NOW is your chance to get a tree or trees for your yard. A City of Seattle lottery, closing August 8, is offering up to four trees per property, To apply go to the Trees for Neighborhoods website to fill out the application and then wait to see if you are a lucky winner.
You can request up to four different trees or four of one kind. The pictures show four of the 13 trees that are available.
You can read all about them and see more pictures from a link at the webpage (2022 tree options). Be careful to note if you are planting in your yard, in the planting strip or under a power line. Different trees work best in different circumstances.
Winners will need to watch a webinar and attend an in-person class at the Center for Urban Horticulture (just east of the UW Montlake parking lots) in October (two possible dates) when picking up the trees. If you are planting in the planting strip it is necessary to get a permit, but the City will do most of that for you. If a tree in your planting strip has died or become an unruly nuisance and you want to replace it, you must put that in the note space at the bottom of the application. If you need help getting the tree planted, the City will try to find volunteers helpers.
An alternative if you don’t win the lottery is buying trees from a local nursery. Some neighbors in Wallingford got together to plant a row of the same trees along their street front, as you can see in the picture. Once those trees are mature, it is going to be magnificent! Marilyn, who helped get the four neighbors organized, said the Ginkgoes they planted cost them about $130 each. With everyone pitching in, preparing the planting holes and getting the trees in place was more a block party than a chore. (In some places in the neighborhood the hard pan can be a foot or so below the surface. If that happens to you, be prepared to swing a mean pick axe to break through – or go rent an electric jack hammer.)
Don’t neglect extra care for the newly planted trees. On these hot summer days they need plenty of water. Here is a picture of two trees that were required to be planted as a part of a townhouse development that have been forgotten by the developer and all six families in the development. They desperately need water. The easiest way to do that is with a watering bag, like the one shown in the picture on the right. (This tree was put into the ground by a group of Wallingford neighbors this last spring.) It should drip the water into the ground for three to five days before it needs to be refilled. After about three years the roots will spread out and you’ll need to remove it and water farther from the base.

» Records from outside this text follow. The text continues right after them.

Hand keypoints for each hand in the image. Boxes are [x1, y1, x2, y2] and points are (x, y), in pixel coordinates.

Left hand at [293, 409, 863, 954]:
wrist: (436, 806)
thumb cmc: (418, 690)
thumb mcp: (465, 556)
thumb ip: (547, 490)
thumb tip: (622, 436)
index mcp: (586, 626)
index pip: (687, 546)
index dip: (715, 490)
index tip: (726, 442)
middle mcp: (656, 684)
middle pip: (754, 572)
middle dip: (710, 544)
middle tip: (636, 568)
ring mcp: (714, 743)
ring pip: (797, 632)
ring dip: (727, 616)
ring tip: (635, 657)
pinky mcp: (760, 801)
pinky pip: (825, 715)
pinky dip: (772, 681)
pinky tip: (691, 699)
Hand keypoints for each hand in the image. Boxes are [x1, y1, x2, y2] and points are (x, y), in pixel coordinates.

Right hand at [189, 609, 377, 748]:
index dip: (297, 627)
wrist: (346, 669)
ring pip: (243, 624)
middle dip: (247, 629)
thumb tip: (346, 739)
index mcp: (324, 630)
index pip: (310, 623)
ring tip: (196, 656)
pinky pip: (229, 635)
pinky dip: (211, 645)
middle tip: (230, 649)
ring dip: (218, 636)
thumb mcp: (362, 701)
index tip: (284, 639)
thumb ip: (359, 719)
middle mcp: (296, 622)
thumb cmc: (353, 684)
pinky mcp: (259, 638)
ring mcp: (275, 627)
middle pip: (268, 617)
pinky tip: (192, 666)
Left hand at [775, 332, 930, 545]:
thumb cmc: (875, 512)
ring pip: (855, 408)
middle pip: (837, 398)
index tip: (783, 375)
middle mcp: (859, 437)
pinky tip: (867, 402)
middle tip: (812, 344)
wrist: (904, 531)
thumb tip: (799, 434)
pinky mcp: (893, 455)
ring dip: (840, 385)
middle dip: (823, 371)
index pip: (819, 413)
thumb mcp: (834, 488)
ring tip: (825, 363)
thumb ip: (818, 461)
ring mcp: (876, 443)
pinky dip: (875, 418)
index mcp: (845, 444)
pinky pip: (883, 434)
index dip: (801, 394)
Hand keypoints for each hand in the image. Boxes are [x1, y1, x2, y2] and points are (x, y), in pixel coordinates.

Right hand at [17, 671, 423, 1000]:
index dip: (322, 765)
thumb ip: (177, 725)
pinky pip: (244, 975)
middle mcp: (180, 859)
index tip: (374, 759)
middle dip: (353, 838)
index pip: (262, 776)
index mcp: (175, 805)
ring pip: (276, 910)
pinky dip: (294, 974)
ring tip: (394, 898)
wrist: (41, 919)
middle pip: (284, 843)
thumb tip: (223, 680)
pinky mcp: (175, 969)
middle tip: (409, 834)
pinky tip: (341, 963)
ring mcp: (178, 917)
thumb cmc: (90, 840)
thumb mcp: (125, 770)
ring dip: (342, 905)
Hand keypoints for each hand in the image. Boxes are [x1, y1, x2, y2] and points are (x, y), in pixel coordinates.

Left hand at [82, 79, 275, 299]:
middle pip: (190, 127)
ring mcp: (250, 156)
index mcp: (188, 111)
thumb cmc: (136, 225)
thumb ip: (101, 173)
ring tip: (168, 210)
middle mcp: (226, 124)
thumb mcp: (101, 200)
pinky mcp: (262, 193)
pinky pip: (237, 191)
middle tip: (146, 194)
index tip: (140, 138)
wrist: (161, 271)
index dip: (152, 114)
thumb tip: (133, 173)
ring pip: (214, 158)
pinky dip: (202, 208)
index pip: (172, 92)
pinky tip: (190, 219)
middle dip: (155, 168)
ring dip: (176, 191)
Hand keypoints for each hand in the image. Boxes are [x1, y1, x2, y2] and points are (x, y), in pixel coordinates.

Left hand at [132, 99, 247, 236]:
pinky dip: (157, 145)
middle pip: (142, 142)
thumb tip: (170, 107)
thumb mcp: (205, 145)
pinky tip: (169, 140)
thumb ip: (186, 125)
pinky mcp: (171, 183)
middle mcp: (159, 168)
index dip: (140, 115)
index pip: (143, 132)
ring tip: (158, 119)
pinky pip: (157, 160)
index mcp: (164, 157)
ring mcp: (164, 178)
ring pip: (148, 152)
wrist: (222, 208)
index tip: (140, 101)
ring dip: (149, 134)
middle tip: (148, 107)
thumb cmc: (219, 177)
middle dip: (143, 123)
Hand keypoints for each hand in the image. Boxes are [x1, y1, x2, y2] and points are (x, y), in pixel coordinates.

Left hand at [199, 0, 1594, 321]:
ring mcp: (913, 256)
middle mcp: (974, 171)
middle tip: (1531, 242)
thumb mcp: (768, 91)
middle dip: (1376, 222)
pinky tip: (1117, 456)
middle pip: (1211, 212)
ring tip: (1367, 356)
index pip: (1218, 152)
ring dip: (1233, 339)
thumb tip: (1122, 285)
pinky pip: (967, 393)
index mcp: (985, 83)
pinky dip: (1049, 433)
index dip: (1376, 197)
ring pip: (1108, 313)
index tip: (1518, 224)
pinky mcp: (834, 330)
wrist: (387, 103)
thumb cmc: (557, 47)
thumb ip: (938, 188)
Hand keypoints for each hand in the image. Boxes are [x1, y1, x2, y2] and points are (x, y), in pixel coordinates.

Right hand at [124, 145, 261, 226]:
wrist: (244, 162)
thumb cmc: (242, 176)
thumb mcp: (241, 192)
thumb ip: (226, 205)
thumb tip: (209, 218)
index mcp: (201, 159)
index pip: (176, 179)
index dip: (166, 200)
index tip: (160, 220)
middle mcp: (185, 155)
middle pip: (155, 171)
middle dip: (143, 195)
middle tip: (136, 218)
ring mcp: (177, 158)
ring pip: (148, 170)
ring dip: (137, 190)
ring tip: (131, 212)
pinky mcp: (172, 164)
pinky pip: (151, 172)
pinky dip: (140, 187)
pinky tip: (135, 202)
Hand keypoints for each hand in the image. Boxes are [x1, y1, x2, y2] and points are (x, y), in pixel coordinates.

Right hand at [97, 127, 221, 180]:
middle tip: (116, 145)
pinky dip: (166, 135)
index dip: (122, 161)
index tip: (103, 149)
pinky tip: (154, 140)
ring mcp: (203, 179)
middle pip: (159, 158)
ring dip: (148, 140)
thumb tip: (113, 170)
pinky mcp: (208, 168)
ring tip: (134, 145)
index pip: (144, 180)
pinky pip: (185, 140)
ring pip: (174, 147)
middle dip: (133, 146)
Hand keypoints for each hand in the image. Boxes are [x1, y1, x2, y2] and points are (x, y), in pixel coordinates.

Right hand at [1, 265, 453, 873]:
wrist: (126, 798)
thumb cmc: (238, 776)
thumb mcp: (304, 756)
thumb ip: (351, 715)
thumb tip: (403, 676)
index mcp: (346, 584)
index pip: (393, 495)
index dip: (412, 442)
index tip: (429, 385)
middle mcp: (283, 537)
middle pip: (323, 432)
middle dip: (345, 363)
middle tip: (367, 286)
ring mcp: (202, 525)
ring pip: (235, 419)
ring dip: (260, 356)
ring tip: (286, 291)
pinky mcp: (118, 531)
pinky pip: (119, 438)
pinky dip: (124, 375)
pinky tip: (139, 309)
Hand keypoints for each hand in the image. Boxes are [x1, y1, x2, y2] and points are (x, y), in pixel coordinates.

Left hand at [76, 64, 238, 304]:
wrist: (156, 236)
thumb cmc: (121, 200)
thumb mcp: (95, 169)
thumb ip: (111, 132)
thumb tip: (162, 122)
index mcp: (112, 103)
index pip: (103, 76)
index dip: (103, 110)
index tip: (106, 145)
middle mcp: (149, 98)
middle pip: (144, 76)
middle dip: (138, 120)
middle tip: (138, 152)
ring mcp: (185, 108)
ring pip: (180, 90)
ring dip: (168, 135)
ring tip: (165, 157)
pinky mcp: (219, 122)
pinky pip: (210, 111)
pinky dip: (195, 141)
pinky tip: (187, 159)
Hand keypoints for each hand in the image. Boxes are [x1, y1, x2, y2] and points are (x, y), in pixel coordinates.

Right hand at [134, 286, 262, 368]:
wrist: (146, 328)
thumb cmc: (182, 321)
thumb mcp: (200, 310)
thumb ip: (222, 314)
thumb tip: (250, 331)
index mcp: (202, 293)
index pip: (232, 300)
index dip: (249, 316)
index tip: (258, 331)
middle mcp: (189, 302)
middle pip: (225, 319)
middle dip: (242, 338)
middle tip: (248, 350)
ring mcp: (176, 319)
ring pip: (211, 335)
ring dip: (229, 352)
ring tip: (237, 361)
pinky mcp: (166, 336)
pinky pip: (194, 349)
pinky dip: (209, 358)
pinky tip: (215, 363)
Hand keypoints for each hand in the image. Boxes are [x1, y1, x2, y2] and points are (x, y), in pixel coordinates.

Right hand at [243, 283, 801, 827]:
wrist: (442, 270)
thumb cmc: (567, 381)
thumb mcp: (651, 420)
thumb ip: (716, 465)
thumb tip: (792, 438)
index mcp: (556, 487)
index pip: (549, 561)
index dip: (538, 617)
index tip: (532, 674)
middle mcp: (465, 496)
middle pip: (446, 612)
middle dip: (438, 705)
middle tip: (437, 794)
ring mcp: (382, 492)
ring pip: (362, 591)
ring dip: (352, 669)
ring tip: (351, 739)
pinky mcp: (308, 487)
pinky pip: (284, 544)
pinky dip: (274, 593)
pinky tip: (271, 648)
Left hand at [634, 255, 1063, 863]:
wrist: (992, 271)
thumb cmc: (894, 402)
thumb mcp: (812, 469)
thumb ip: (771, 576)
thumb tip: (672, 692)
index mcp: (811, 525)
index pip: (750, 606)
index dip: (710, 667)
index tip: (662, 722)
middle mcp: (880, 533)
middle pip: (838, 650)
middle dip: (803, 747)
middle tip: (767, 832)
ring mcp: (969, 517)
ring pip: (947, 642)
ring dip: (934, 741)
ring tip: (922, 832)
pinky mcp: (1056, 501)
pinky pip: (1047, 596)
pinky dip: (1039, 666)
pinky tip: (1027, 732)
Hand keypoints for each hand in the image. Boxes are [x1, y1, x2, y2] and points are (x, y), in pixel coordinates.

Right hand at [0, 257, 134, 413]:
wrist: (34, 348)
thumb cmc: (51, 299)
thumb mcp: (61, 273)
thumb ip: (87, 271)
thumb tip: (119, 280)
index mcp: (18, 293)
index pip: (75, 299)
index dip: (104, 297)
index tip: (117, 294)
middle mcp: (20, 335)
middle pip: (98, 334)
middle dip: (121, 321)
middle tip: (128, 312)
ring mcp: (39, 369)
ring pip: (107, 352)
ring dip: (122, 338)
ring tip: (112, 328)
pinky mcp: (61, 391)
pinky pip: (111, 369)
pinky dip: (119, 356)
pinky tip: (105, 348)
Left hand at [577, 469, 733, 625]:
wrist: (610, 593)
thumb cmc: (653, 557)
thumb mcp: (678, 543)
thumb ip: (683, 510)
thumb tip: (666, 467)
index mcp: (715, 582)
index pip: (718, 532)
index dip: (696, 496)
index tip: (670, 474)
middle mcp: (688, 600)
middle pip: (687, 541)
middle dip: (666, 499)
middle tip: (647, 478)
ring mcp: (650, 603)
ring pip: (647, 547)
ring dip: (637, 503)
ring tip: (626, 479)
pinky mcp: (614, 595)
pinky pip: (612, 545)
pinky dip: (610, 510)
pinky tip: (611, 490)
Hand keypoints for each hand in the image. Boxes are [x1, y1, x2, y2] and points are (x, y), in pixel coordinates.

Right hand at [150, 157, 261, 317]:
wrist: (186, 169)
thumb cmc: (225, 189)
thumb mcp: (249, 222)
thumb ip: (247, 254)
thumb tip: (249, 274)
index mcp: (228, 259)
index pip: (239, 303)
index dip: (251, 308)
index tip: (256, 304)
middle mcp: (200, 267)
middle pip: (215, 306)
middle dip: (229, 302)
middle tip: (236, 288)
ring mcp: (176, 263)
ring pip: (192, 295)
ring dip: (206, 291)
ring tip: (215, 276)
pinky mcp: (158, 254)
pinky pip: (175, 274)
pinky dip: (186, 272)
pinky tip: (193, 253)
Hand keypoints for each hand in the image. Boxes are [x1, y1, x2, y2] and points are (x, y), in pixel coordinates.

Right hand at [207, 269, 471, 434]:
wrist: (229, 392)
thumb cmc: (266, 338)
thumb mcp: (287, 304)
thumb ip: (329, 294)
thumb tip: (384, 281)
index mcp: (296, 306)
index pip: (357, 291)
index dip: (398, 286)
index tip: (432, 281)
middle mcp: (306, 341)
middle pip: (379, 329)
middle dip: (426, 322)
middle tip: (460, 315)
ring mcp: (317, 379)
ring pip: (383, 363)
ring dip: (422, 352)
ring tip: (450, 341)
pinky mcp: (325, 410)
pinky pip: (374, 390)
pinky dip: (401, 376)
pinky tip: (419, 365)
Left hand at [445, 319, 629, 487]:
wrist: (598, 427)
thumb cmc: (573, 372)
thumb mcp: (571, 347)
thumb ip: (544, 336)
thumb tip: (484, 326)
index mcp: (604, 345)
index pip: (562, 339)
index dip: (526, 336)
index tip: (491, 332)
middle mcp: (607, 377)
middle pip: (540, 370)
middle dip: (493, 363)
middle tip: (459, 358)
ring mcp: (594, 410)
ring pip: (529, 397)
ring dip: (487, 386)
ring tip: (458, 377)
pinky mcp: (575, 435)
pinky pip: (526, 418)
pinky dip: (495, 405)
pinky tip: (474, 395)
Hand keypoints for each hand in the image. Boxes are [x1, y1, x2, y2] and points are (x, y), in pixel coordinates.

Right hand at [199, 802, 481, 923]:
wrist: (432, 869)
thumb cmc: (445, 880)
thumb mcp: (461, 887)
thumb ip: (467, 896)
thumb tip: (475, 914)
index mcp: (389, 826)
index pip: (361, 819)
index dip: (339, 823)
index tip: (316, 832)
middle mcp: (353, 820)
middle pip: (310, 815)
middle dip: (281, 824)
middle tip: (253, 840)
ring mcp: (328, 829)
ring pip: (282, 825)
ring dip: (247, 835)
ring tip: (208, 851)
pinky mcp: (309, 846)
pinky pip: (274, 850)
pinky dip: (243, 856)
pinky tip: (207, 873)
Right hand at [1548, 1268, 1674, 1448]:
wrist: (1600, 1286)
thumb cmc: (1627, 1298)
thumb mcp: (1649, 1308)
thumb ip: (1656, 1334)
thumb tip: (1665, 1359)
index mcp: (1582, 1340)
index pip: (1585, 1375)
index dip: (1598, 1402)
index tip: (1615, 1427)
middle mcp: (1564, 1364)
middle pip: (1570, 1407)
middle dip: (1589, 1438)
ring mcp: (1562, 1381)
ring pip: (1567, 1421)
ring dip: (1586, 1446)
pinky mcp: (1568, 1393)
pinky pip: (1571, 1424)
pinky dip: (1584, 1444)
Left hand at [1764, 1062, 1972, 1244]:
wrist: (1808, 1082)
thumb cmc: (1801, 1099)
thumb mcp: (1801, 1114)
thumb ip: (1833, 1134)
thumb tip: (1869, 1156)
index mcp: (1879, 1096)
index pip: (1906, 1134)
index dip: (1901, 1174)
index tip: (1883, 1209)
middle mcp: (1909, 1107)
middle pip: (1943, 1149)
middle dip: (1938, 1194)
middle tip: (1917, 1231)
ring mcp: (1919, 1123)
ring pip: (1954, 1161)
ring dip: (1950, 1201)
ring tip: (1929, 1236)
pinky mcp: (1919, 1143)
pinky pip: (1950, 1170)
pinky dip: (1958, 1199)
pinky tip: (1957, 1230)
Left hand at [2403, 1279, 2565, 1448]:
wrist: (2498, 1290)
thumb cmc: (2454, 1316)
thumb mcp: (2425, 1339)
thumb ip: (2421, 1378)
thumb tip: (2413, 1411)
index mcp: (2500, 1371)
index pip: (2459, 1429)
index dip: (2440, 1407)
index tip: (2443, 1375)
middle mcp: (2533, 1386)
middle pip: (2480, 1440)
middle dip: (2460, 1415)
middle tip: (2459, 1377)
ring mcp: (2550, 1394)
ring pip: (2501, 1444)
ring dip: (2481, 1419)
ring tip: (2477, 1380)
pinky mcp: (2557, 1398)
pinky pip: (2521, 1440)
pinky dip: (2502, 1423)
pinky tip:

After taking away the watering bag, be careful not to get too close to the tree with a fishing line-style grass trimmer. You can whack the base of the tree and severely damage the outer layers of the bark and the water transport layer just under the bark. The picture shows a tree that has been damaged by careless lawn care, which may severely restrict the growth, or even survival, of the tree. There are plastic tube guards you can pick up at a hardware store you can put around the base to protect the tree.
Don’t plant an incense cedar! I had to remove my two mature native serviceberry trees because incense cedar rust eventually infected every leaf. Incense cedar trees are the other host needed to spread this disease. Incense cedar rust can also affect apples, pears, and fruiting quince trees.
https://extension.oregonstate.edu/news/watch-out-rust-can-jump-incense-cedars-fruit-trees
Note: Incense cedar rust is a different disease than trellis rust, which most commonly infects pear trees. With trellis rust the alternate hosts are several common junipers.
Another tip – get rid of the grass around your trees, ideally up to the drip line (shadow of the branches above. Then keep 2-4 inches of arborists’ chips mulch over the roots to protect them from the heat. Leave a donut hole around the trunk – no grass or mulch, root crown should be exposed.